Dzaïa a trois soeurs. L’aînée, Magi, la plus belle et préférée du père pour ses traits mongols et sa filiation sûre, disparaît au cours d’un accident tragique. Oyuma la plus petite est la favorite de sa mère dont elle suivra le chemin. Restent Dzaïa et Nara, très proches, bâtardes dans ce pays où la pureté de la lignée est primordiale.

Tour à tour, elles tenteront de trouver leur chemin à Oulan Bator, la capitale qui attire, le lieu de tous les possibles et de tous les dangers. L’attrait pour la ville et la culture occidentale, les dangers de l’alcoolisme et des violences faites aux femmes y sont clairement évoqués.

D’autres personnages féminins entrent également dans la danse, tante, grand-mère, toutes tiraillées entre modernité et tradition. Tandis que les hommes apparaissent ça et là, pas vraiment sous leur meilleur jour…

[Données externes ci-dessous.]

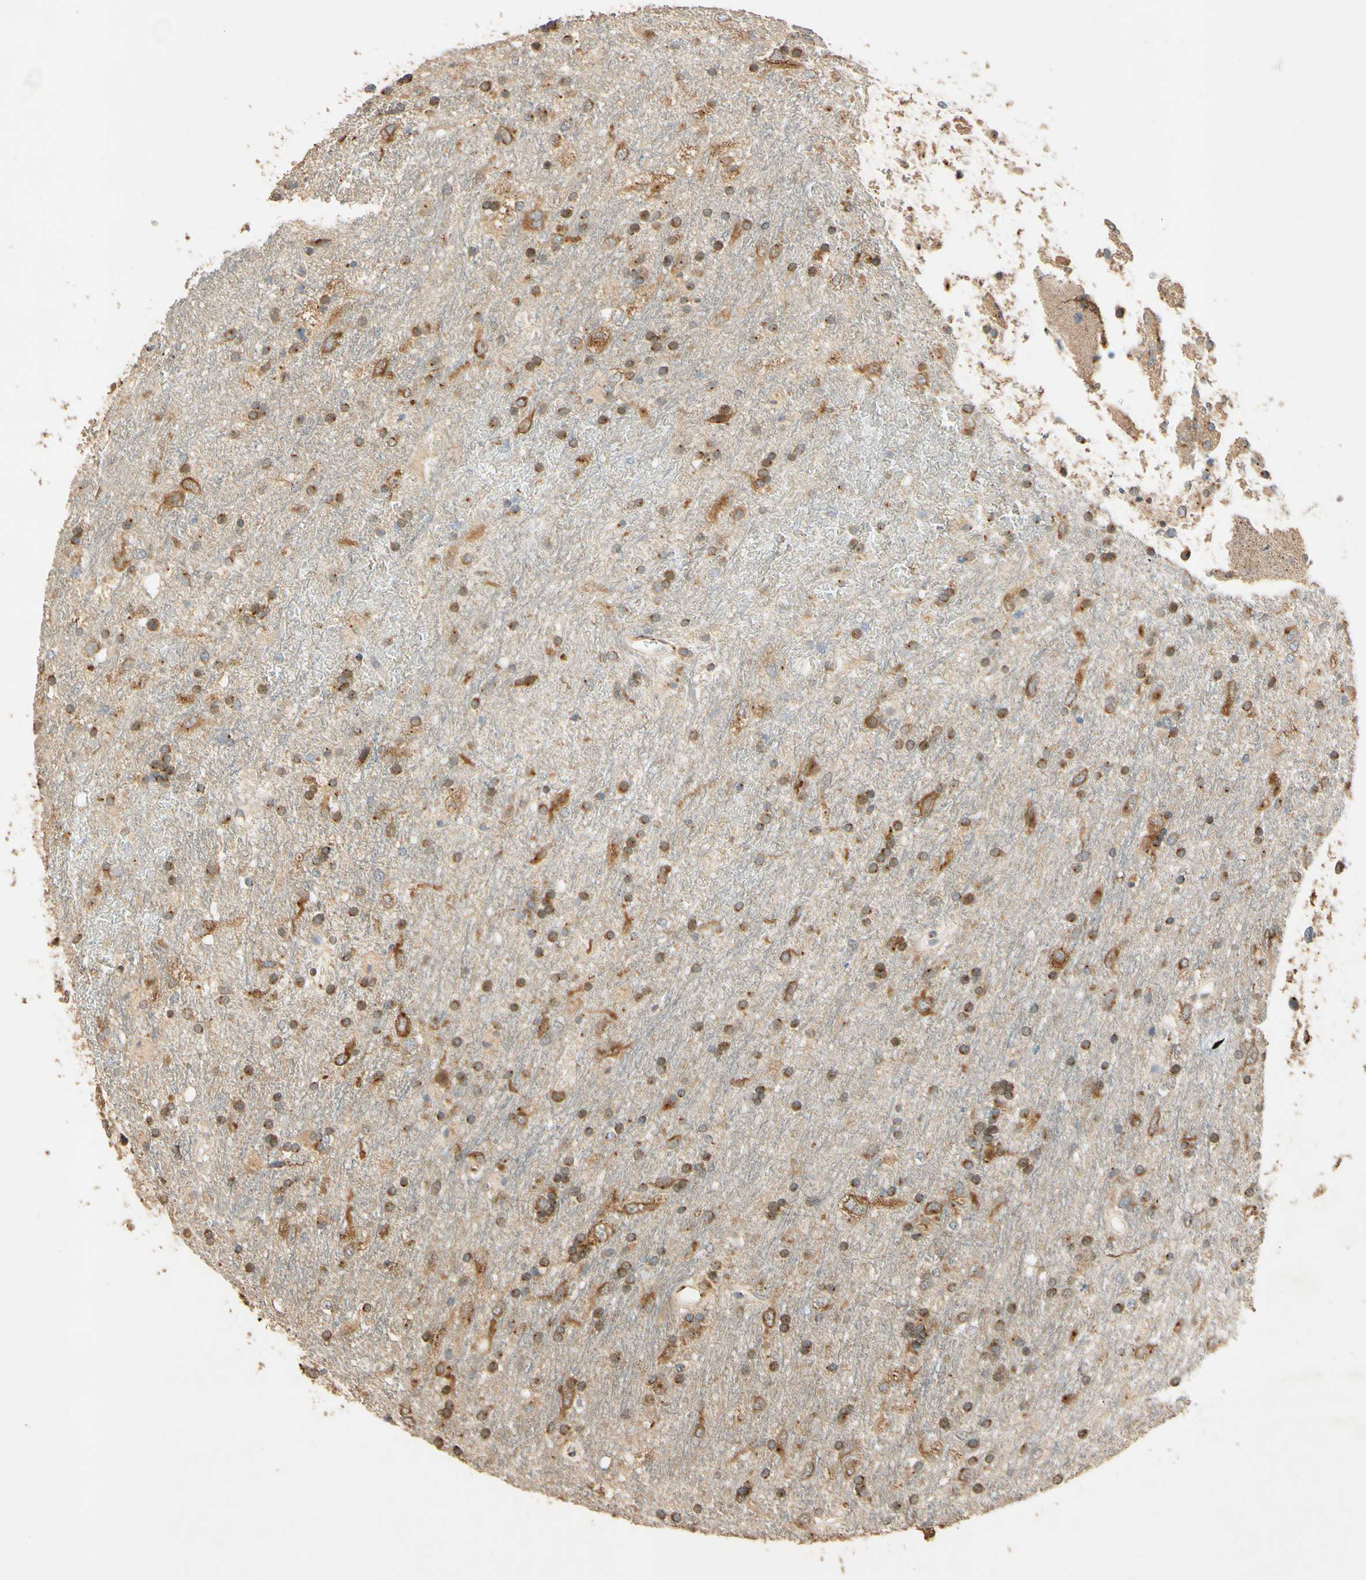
{"staining": {"intensity": "moderate", "quantity": ">75%", "location": "cytoplasmic/membranous"}, "tissue": "glioma", "cell_type": "Tumor cells", "image_type": "cancer", "snomed": [{"axis": "morphology", "description": "Glioma, malignant, Low grade"}, {"axis": "topography", "description": "Brain"}], "caption": "High-power microscopy captured an IHC micrograph of malignant glioma (low-grade), revealing moderate cytoplasmic/membranous expression in approximately >75% of tumor cells.", "gene": "AKAP9", "patient": {"sex": "male", "age": 77}}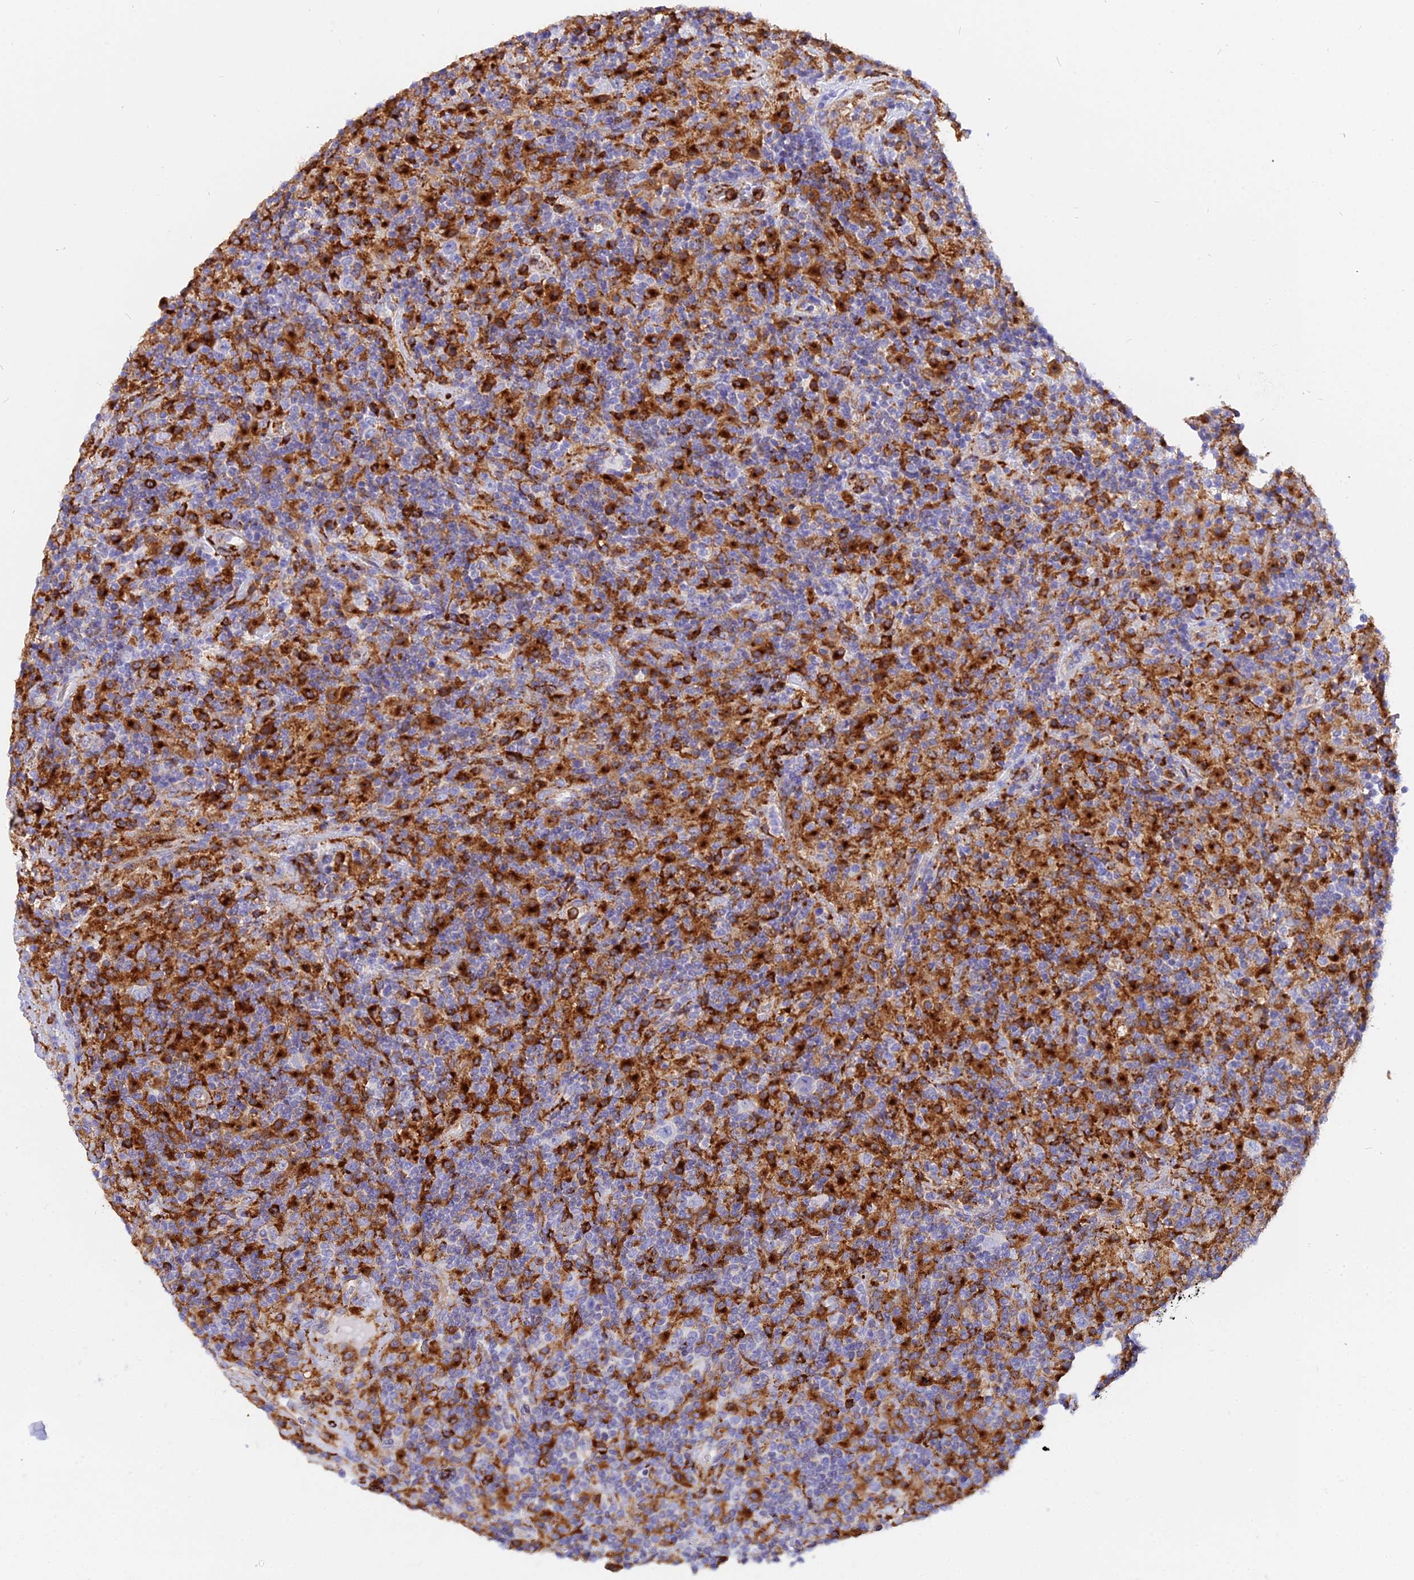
{"staining": {"intensity": "negative", "quantity": "none", "location": "none"}, "tissue": "lymphoma", "cell_type": "Tumor cells", "image_type": "cancer", "snomed": [{"axis": "morphology", "description": "Hodgkin's disease, NOS"}, {"axis": "topography", "description": "Lymph node"}], "caption": "An immunohistochemistry image of lymphoma is shown. There is no staining in tumor cells of lymphoma.", "gene": "AGTRAP", "patient": {"sex": "male", "age": 70}}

Malgré une histoire un peu décousue puisque mêlant plusieurs voix et plusieurs époques, j’ai beaucoup aimé l’évocation de ce pays qui m’attire tant. On y découvre la vie dans la steppe, dominée par les hommes et les traditions, et où les aspirations des femmes peinent à se révéler.

Ce choeur de femmes, tour à tour nostalgique, apaisant, rageur, traditionnel ou réconfortant, évoque les failles des âmes et d’une société toute entière.

Une belle découverte.

Née à Prague en 1979, Petra Hůlová a passé un an en Mongolie à l’occasion de ses études.

Les montagnes rouges est paru aux éditions de L’Olivier en 2005 (21,30€).

Livre lu dans le cadre du Challenge lectures européennes.